**INFORMATION GIVEN**
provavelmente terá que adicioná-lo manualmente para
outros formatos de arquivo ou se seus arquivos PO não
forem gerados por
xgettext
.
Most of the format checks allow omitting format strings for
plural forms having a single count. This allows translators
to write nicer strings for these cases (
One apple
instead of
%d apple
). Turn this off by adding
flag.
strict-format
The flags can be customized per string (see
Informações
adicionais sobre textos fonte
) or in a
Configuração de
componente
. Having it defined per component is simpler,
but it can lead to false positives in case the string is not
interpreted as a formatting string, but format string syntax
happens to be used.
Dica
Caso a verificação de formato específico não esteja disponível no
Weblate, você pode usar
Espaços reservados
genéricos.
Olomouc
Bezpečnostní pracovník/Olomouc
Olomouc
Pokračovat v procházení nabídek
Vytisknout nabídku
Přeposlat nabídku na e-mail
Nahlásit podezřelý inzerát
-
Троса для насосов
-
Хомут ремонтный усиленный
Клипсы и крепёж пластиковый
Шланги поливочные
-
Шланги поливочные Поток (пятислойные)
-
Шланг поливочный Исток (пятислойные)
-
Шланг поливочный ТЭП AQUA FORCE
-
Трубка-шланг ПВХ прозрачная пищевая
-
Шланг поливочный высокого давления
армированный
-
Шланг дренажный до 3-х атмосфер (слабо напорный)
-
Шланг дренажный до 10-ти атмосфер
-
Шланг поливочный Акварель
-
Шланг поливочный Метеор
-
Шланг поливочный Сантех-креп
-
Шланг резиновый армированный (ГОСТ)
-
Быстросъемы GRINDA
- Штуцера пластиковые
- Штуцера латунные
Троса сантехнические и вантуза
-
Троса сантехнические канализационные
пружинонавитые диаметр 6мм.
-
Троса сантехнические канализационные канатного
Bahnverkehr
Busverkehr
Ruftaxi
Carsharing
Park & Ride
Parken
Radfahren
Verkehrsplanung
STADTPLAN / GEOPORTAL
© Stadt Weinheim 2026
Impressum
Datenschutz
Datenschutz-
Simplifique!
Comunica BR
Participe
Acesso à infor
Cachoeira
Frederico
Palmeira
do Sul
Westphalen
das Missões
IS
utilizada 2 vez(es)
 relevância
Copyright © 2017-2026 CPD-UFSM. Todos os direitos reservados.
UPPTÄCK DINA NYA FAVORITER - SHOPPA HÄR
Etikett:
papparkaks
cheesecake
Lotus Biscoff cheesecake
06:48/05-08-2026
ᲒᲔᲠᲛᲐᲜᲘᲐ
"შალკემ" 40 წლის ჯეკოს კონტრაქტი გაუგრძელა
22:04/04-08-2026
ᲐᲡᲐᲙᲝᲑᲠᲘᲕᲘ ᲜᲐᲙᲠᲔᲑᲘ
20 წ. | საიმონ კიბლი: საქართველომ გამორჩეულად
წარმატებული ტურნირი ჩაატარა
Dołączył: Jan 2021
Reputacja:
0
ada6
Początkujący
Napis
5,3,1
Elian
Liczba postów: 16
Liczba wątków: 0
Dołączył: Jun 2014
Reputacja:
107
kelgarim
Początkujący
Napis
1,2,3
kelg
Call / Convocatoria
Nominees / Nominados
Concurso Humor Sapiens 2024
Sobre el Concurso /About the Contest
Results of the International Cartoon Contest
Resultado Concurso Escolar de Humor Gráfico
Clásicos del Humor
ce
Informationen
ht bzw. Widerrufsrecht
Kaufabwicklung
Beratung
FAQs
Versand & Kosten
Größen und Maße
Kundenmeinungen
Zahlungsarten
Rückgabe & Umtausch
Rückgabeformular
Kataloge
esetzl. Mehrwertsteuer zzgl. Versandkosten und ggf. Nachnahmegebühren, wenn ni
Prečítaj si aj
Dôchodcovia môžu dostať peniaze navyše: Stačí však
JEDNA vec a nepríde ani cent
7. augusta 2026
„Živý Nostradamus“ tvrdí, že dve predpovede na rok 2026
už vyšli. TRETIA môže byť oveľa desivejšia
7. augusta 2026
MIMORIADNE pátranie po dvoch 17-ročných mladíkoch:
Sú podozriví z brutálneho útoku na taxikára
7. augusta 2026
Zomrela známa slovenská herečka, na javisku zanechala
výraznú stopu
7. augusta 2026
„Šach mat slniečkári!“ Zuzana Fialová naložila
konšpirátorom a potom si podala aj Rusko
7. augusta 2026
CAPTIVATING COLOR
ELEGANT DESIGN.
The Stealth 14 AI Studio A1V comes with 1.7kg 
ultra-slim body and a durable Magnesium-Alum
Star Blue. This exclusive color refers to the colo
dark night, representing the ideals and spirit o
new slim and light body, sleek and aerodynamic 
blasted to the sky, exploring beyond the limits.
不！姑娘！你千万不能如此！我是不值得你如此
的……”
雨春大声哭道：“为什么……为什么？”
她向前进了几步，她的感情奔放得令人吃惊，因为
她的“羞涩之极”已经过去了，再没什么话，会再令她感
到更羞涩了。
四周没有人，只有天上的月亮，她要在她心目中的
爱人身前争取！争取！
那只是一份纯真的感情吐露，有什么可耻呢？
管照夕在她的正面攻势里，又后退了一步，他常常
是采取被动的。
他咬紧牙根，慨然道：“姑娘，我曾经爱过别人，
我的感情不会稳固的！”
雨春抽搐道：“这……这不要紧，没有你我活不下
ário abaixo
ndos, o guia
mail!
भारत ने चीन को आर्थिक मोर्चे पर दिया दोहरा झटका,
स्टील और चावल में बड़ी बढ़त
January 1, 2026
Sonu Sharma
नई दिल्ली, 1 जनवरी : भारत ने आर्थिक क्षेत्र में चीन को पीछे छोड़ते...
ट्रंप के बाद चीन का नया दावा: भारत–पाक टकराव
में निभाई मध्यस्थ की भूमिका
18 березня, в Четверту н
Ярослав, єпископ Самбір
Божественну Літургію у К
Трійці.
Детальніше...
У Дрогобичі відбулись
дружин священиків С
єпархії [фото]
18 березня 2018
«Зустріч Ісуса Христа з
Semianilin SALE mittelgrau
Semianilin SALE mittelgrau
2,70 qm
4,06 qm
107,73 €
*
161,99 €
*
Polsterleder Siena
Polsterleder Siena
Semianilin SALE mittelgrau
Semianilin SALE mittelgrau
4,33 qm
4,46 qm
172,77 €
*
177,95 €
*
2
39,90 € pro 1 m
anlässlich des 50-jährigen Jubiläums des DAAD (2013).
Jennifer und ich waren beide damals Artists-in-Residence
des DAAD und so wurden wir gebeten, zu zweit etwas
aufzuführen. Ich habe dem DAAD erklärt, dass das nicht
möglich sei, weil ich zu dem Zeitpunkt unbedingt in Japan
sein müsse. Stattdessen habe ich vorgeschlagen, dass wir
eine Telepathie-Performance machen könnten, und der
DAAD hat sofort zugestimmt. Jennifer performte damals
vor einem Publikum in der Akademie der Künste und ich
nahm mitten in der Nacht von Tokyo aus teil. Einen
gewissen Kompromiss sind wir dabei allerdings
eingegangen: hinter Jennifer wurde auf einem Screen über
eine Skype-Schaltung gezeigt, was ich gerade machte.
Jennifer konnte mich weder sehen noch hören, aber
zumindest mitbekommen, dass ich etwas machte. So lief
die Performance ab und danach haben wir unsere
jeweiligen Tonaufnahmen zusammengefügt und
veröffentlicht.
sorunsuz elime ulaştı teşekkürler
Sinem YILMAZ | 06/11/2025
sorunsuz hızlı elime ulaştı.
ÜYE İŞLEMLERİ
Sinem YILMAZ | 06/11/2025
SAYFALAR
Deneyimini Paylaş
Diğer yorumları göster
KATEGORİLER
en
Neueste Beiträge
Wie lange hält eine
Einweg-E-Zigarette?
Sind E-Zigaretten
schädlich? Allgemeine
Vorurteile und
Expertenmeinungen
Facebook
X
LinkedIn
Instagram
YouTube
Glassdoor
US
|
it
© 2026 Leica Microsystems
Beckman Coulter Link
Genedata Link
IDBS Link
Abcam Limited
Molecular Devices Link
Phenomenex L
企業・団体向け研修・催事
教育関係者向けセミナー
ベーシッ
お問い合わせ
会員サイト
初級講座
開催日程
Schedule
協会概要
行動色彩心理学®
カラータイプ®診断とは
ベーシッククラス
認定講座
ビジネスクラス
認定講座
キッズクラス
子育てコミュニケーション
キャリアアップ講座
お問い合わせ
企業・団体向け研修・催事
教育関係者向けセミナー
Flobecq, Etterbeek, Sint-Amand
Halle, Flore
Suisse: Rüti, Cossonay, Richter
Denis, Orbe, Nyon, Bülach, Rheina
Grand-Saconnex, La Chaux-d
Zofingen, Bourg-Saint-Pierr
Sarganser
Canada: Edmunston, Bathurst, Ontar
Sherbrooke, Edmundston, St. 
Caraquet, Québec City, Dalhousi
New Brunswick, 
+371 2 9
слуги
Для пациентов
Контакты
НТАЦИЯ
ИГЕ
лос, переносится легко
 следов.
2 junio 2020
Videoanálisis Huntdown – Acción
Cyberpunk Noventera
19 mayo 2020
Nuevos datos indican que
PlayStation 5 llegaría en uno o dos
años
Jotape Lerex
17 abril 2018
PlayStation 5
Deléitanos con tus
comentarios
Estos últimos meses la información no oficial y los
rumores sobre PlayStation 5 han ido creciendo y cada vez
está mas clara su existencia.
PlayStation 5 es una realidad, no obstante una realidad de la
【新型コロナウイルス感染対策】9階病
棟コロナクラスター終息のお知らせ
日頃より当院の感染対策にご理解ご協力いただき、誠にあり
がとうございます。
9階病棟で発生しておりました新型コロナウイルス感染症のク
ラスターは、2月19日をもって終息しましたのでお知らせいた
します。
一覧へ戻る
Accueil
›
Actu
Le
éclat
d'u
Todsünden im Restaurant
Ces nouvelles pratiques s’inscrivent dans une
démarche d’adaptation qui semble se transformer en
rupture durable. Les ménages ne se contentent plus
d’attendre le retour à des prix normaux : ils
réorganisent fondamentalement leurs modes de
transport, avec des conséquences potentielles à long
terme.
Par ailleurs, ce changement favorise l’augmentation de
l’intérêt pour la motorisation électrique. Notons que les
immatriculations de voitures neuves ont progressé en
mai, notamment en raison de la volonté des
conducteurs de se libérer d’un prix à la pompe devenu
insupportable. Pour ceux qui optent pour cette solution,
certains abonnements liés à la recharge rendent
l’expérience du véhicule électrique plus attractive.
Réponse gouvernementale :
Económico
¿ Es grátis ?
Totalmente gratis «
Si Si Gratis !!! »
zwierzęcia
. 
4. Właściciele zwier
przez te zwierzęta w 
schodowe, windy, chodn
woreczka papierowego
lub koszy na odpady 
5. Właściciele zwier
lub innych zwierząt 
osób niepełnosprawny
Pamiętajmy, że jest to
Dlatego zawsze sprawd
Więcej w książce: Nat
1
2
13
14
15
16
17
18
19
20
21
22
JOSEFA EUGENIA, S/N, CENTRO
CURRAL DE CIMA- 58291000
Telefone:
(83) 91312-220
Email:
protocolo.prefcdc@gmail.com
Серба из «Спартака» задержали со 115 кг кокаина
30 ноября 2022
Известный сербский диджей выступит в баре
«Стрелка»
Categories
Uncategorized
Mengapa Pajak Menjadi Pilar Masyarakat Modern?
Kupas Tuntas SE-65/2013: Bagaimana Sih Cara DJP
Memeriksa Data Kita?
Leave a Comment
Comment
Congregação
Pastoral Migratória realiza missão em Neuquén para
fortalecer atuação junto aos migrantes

**REQUIRED WORK**
Retype the items word for word, beginning at the very first line and continuing through the line containing "strict-format", with that line included.

**RESPONSE TO THIS TASK**
provavelmente terá que adicioná-lo manualmente para
outros formatos de arquivo ou se seus arquivos PO não
forem gerados por
xgettext
.
Most of the format checks allow omitting format strings for
plural forms having a single count. This allows translators
to write nicer strings for these cases (
One apple
instead of
%d apple
). Turn this off by adding
flag.
strict-format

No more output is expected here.